__ABOUT THIS EXERCISE__
Copy every line of the listing below, keeping the explanatory text and box lines unchanged, and shift each number in the keypoint coordinates and depths up by 29. Leave the pictures out of your answer.

─── SUPPLIED DATA ───

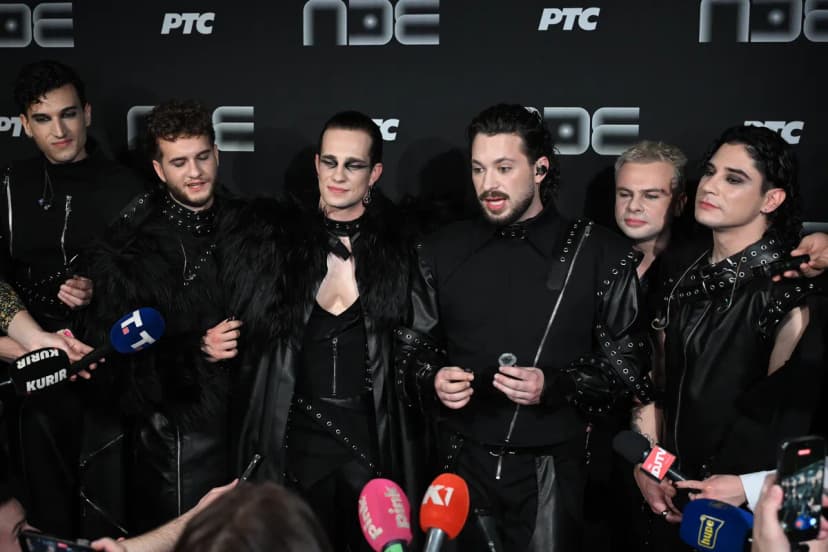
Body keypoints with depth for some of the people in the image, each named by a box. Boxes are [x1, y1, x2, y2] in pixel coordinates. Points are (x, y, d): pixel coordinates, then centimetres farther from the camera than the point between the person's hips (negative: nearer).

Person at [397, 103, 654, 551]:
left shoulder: (601, 254, -6)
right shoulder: (442, 253, 3)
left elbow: (628, 363, -4)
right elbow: (413, 346, 11)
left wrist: (555, 385, -19)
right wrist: (432, 381, -11)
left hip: (551, 471, -2)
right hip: (464, 465, 3)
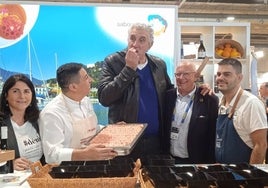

───

__REPLY TO THE TASK__
Body keypoints with depth for some of the people in the image, each named by a box. Boxes are [x1, y1, x2, y2] in pixel coordinates. Points are (x, y, d): pixel coordinates, then centimetres farther from the camera than the point between the person's hips (negative: nearer).

Person at [397, 103, 654, 551]:
left shoulder: (630, 283, 23)
right shoulder: (471, 282, 32)
left elbow: (657, 392, 25)
right elbow: (442, 375, 40)
left wrist: (584, 414, 10)
right wrist: (461, 410, 18)
left hip: (580, 500, 27)
right hip: (493, 494, 32)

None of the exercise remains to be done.